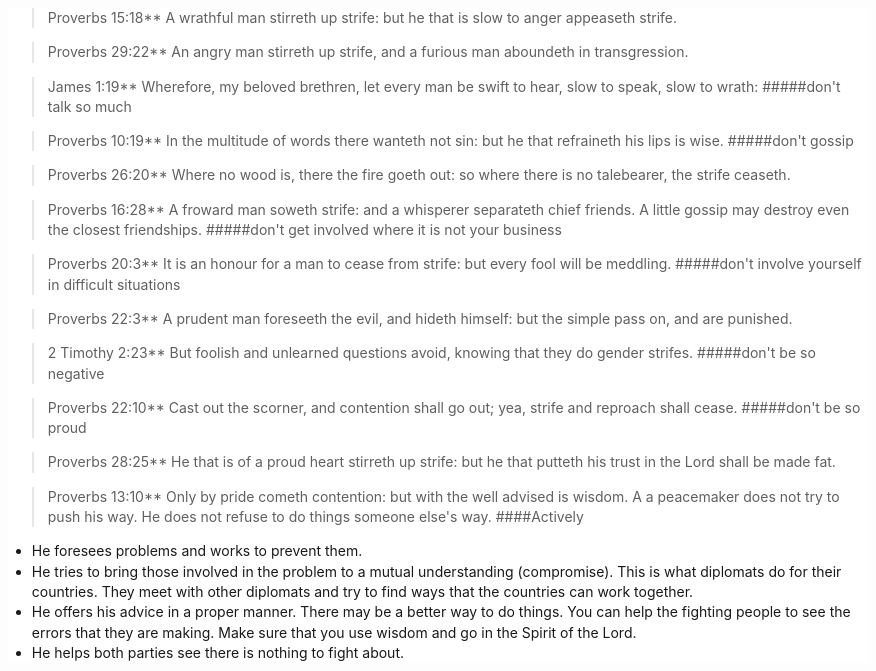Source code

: 

>Proverbs 15:18** A wrathful man stirreth up strife: but he that is slow to anger appeaseth strife.



>Proverbs 29:22** An angry man stirreth up strife, and a furious man aboundeth in transgression.



>James 1:19** Wherefore, my beloved brethren, let every man be swift to hear, slow to speak, slow to wrath:
#####don&apos;t talk so much



>Proverbs 10:19** In the multitude of words there wanteth not sin: but he that refraineth his lips is wise.
#####don&apos;t gossip



>Proverbs 26:20** Where no wood is, there the fire goeth out: so where there is no talebearer, the strife ceaseth.



>Proverbs 16:28** A froward man soweth strife: and a whisperer separateth chief friends.
A little gossip may destroy even the closest friendships.
#####don&apos;t get involved where it is not your business



>Proverbs 20:3** It is an honour for a man to cease from strife: but every fool will be meddling.
#####don&apos;t involve yourself in difficult situations



>Proverbs 22:3** A prudent man foreseeth the evil, and hideth himself: but the simple pass on, and are punished.



>2 Timothy 2:23** But foolish and unlearned questions avoid, knowing that they do gender strifes.
#####don&apos;t be so negative



>Proverbs 22:10** Cast out the scorner, and contention shall go out; yea, strife and reproach shall cease.
#####don&apos;t be so proud



>Proverbs 28:25** He that is of a proud heart stirreth up strife: but he that putteth his trust in the Lord shall be made fat.



>Proverbs 13:10** Only by pride cometh contention: but with the well advised is wisdom.
A a peacemaker does not try to push his way.
He does not refuse to do things someone else&apos;s way.
####Actively
- He foresees problems and works to prevent them.
- He tries to bring those involved in the problem to a mutual understanding (compromise).
This is what diplomats do for their countries. They meet with other diplomats and try to find ways that the countries can work together.
- He offers his advice in a proper manner.
There may be a better way to do things. You can help the fighting people to see the errors that they are making. Make sure that you use wisdom and go in the Spirit of the Lord.
- He helps both parties see there is nothing to fight about.
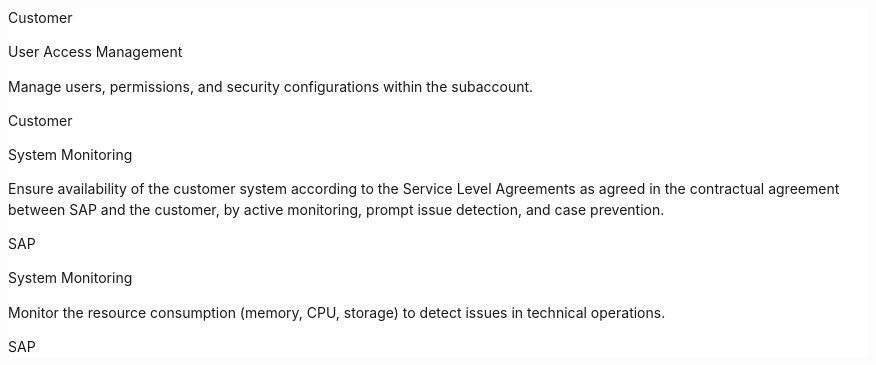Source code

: Customer

</td>
</tr>
<tr>
<td valign="top">

User Access Management

</td>
<td valign="top">

Manage users, permissions, and security configurations within the subaccount.

</td>
<td valign="top">

Customer

</td>
</tr>
<tr>
<td valign="top">

System Monitoring

</td>
<td valign="top">

Ensure availability of the customer system according to the Service Level Agreements as agreed in the contractual agreement between SAP and the customer, by active monitoring, prompt issue detection, and case prevention.

</td>
<td valign="top">

SAP

</td>
</tr>
<tr>
<td valign="top">

System Monitoring

</td>
<td valign="top">

Monitor the resource consumption \(memory, CPU, storage\) to detect issues in technical operations.

</td>
<td valign="top">

SAP

</td>
</tr>
<tr>
<td valign="top">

##############################

**Task details**
Output nothing but the records, word for word, and none of their pictures.

**Written response**
Source code

: 

>Proverbs 15:18** A wrathful man stirreth up strife: but he that is slow to anger appeaseth strife.



>Proverbs 29:22** An angry man stirreth up strife, and a furious man aboundeth in transgression.



>James 1:19** Wherefore, my beloved brethren, let every man be swift to hear, slow to speak, slow to wrath:
#####don&apos;t talk so much



>Proverbs 10:19** In the multitude of words there wanteth not sin: but he that refraineth his lips is wise.
#####don&apos;t gossip



>Proverbs 26:20** Where no wood is, there the fire goeth out: so where there is no talebearer, the strife ceaseth.



>Proverbs 16:28** A froward man soweth strife: and a whisperer separateth chief friends.
A little gossip may destroy even the closest friendships.
#####don&apos;t get involved where it is not your business



>Proverbs 20:3** It is an honour for a man to cease from strife: but every fool will be meddling.
#####don&apos;t involve yourself in difficult situations



>Proverbs 22:3** A prudent man foreseeth the evil, and hideth himself: but the simple pass on, and are punished.



>2 Timothy 2:23** But foolish and unlearned questions avoid, knowing that they do gender strifes.
#####don&apos;t be so negative



>Proverbs 22:10** Cast out the scorner, and contention shall go out; yea, strife and reproach shall cease.
#####don&apos;t be so proud



>Proverbs 28:25** He that is of a proud heart stirreth up strife: but he that putteth his trust in the Lord shall be made fat.



>Proverbs 13:10** Only by pride cometh contention: but with the well advised is wisdom.
A a peacemaker does not try to push his way.
He does not refuse to do things someone else&apos;s way.
####Actively
- He foresees problems and works to prevent them.
- He tries to bring those involved in the problem to a mutual understanding (compromise).
This is what diplomats do for their countries. They meet with other diplomats and try to find ways that the countries can work together.
- He offers his advice in a proper manner.
There may be a better way to do things. You can help the fighting people to see the errors that they are making. Make sure that you use wisdom and go in the Spirit of the Lord.
- He helps both parties see there is nothing to fight about.
Source code

: Customer

</td>
</tr>
<tr>
<td valign="top">

User Access Management

</td>
<td valign="top">

Manage users, permissions, and security configurations within the subaccount.

</td>
<td valign="top">

Customer

</td>
</tr>
<tr>
<td valign="top">

System Monitoring

</td>
<td valign="top">

Ensure availability of the customer system according to the Service Level Agreements as agreed in the contractual agreement between SAP and the customer, by active monitoring, prompt issue detection, and case prevention.

</td>
<td valign="top">

SAP

</td>
</tr>
<tr>
<td valign="top">

System Monitoring

</td>
<td valign="top">

Monitor the resource consumption \(memory, CPU, storage\) to detect issues in technical operations.

</td>
<td valign="top">

SAP

</td>
</tr>
<tr>
<td valign="top">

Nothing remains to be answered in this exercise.